Ovviamente, le case di ringhiera non c’erano solo a Milano: ma è a Milano che se ne parla con nostalgia, e – soprattutto – arrivato a questo punto mi sono reso conto che ho messo in fila un po’ di parole ormai desuete, di quelle che non si riesce più a capire di cosa si sta parlando, soprattutto se si è molto giovani. E dunque, premesso che io in una casa di ringhiera non ci ho mai abitato, prendo il dizionario e provo a mettere un po’ in chiaro:
Ringhiera: in sostanza, sinonimo di parapetto. Un parapetto in ferro, “barre e tubi di metallo variamente disposti e foggiati per scale, ballatoi, terrazzi, eccetera”. La parola “ringhiera” pare che provenga da “arengo, arengario” e simili: quindi un’origine molto antica.

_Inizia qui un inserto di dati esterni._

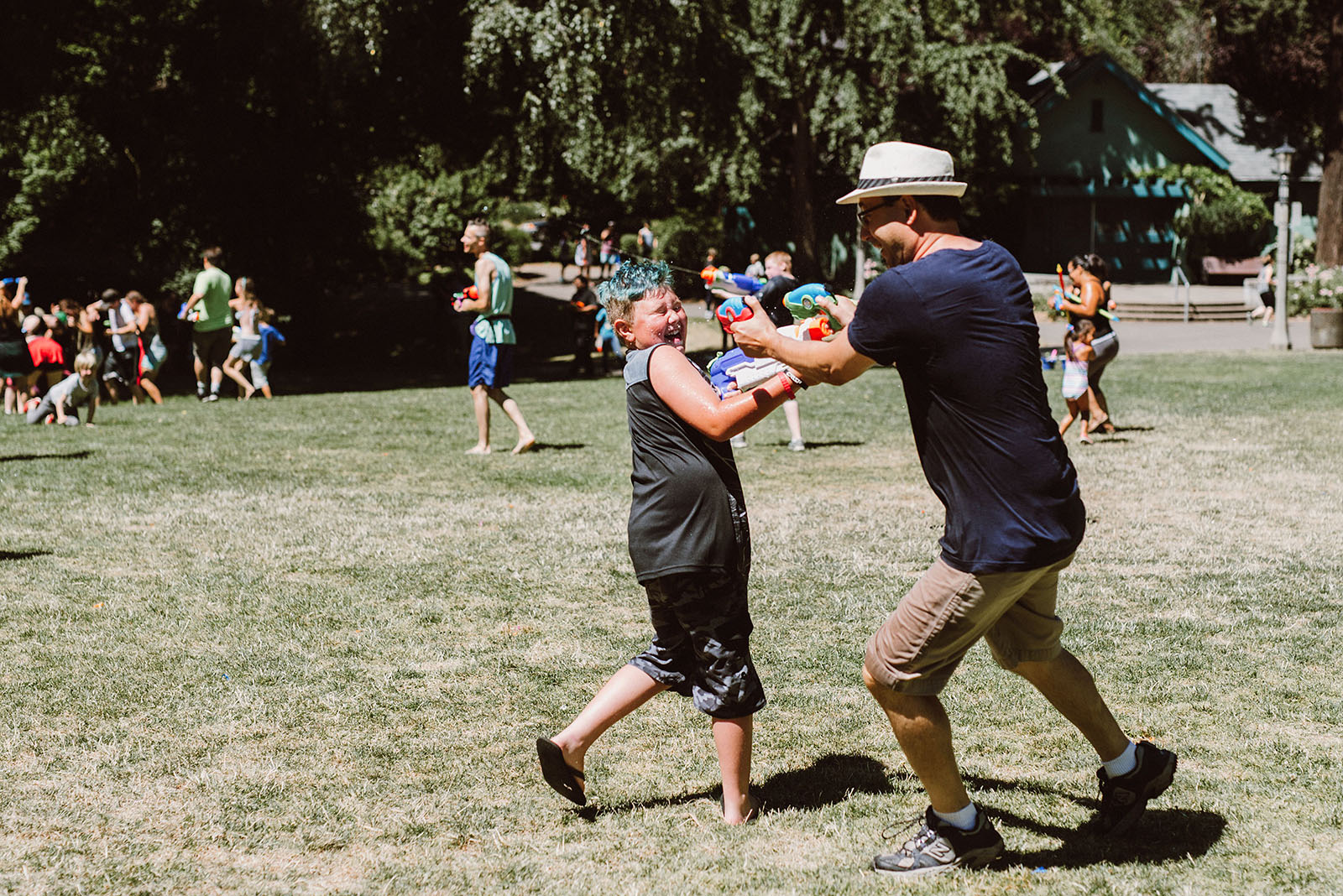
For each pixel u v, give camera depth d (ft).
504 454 36.81
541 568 23.03
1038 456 10.55
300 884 11.14
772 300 13.19
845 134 90.99
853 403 51.49
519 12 67.10
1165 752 12.14
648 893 10.95
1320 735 14.78
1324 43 148.46
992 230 134.92
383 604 20.61
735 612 12.36
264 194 87.45
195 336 58.34
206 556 23.80
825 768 13.98
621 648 18.39
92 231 91.15
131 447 38.24
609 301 12.67
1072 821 12.44
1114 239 136.67
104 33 83.46
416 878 11.24
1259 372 62.49
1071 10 100.12
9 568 22.77
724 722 12.41
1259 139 139.64
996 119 96.73
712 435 11.85
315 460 35.68
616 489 30.91
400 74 77.46
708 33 80.84
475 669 17.38
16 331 49.75
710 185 89.25
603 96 73.46
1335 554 23.86
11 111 80.79
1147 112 134.10
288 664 17.51
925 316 10.48
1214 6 155.33
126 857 11.65
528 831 12.35
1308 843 11.84
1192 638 18.62
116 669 17.20
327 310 98.12
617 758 14.29
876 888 11.07
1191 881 11.05
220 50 84.17
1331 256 114.93
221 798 13.05
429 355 97.91
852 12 89.40
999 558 10.49
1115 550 24.38
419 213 111.14
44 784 13.34
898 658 11.02
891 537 25.58
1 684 16.55
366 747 14.56
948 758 11.23
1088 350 37.88
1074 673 11.90
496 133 87.35
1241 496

Ballatoio: è un “balcone che gira tutto attorno ad un edificio o a parte di esso, sia esternamente che internamente, con parapetto di protezione”. L’etimologia è probabilmente latina: “ballatorium”, o forse “bellatorium”, con riferimento alle scuole di combattimento (lo Zingarelli dice che è un’etimologia poco chiara, discutibile).
Corte: non la corte del Re, ovviamente, ma la corte delle case contadine, l’aia, lo spiazzo dove si facevano i lavori. Spesso le case erano disposte a cerchio intorno alla corte, e comprendevano i fienili, eccetera. Nell’Ottocento a Milano erano ancora molti i contadini, e questa è forse l’origine della case di ringhiera.
Ma le case di ringhiera, si sa, “non ci sono più”, "gh'è minga pü, la ringhera"; e non ci sono più neanche i milanesi “cont el coeur in man”, i milanesi con il cuore in mano, che oggi in tempo di bossismo-maronismo, di leghismo e secessionismo sembra una battuta di spirito, ma c’erano – oh, se c’erano, ce n’erano tanti e io ne ho conosciuti tanti. Persone cordiali, solari, aperte, ben disposte verso il prossimo: ma i loro figli (quelli della mia età) non erano già più così, i loro nipoti men che meno. Provo a dare una spiegazione a tutto questo: negli anni ’20, ’30, ’40, ’50, la televisione non c’era. Negli anni ’60, ’70, ’80, il telefonino e i videogames non c’erano. Negli anni ’10, ’20, ’30, eccetera, c’erano campi e prati, anche a Milano, dove i ragazzi e i bambini andavano a giocare; eccetera eccetera. Insomma, è tutto un mondo che è cambiato.